The image shows the bonding arrangement in ClO⁻, one of the products when chlorine reacts with cold aqueous sodium hydroxide. In ClO⁻, chlorine has oxidation number +1, showing that part of the chlorine has been oxidised. Source

Chlorine with cold aqueous sodium hydroxide

· Conditions: cold, dilute aqueous NaOH.
· Products: sodium chloride, NaCl, sodium chlorate(I), NaClO, and water.
· Full equation: Cl₂(aq) + 2NaOH(aq) → NaCl(aq) + NaClO(aq) + H₂O(l).
· Ionic equation: Cl₂(aq) + 2OH⁻(aq) → Cl⁻(aq) + ClO⁻(aq) + H₂O(l).
· Oxidation number changes:
· Cl₂: 0 → Cl⁻: −1, so chlorine is reduced.
· Cl₂: 0 → ClO⁻: +1, so chlorine is oxidised.
· This is a disproportionation reaction because chlorine is simultaneously oxidised and reduced.
· Exam wording: cold NaOH forms chlorate(I), ClO⁻, not chlorate(V), ClO₃⁻.

This page visually summarises the key CIE reactions of chlorine with cold and hot aqueous sodium hydroxide.

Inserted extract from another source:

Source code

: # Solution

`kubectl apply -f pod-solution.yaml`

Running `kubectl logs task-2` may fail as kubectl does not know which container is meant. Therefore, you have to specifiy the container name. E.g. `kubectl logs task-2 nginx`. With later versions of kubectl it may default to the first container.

It is useful for comparing the products and oxidation number changes in both disproportionation reactions. Source

Chlorine with hot aqueous sodium hydroxide

· Conditions: hot, concentrated aqueous NaOH.
· Products: sodium chloride, NaCl, sodium chlorate(V), NaClO₃, and water.
· Full equation: 3Cl₂(aq) + 6NaOH(aq) → 5NaCl(aq) + NaClO₃(aq) + 3H₂O(l).
· Ionic equation: 3Cl₂(aq) + 6OH⁻(aq) → 5Cl⁻(aq) + ClO₃⁻(aq) + 3H₂O(l).
· Oxidation number changes:
· Cl₂: 0 → Cl⁻: −1, so chlorine is reduced.
· Cl₂: 0 → ClO₃⁻: +5, so chlorine is oxidised.
· This is also a disproportionation reaction.
· Exam wording: hot NaOH forms chlorate(V), ClO₃⁻, while cold NaOH forms chlorate(I), ClO⁻.

Sodium hypochlorite contains the ClO⁻ ion and is the key product linked to bleach chemistry. This helps connect the cold NaOH reaction to a real chemical use. Source

Chlorine in water purification

· Chlorine is used in water purification because it produces species that kill bacteria.
· In water, chlorine reacts to form hypochlorous acid, HOCl:
· Cl₂(aq) + H₂O(l) ⇌ HCl(aq) + HOCl(aq).
· HOCl can dissociate to form hypochlorite ions, ClO⁻:
· HOCl(aq) ⇌ H⁺(aq) + ClO⁻(aq).
· The active species are HOCl and ClO⁻.
· These species kill bacteria, making water safer to drink.
· Exam wording: chlorine does not just “kill bacteria directly”; it reacts with water to produce HOCl and ClO⁻, which are the active sterilising species.

Oxidation number summary

· Cl₂: chlorine oxidation number = 0.
· Cl⁻ in NaCl: chlorine oxidation number = −1.
· ClO⁻ in NaClO: oxygen is −2, so chlorine is +1.
· ClO₃⁻ in NaClO₃: three oxygens total −6, ion charge −1, so chlorine is +5.
· Reduction = decrease in oxidation number: 0 → −1.
· Oxidation = increase in oxidation number: 0 → +1 or 0 → +5.

Common exam traps

· Do not confuse chlorate(I), ClO⁻, with chlorate(V), ClO₃⁻.
· Cold NaOH → ClO⁻; hot NaOH → ClO₃⁻.
· Always state that chlorine is both oxidised and reduced in disproportionation.
· Use oxidation numbers to prove disproportionation, not just the word “redox”.
· For water purification, include the equation forming HOCl and mention HOCl and ClO⁻ kill bacteria.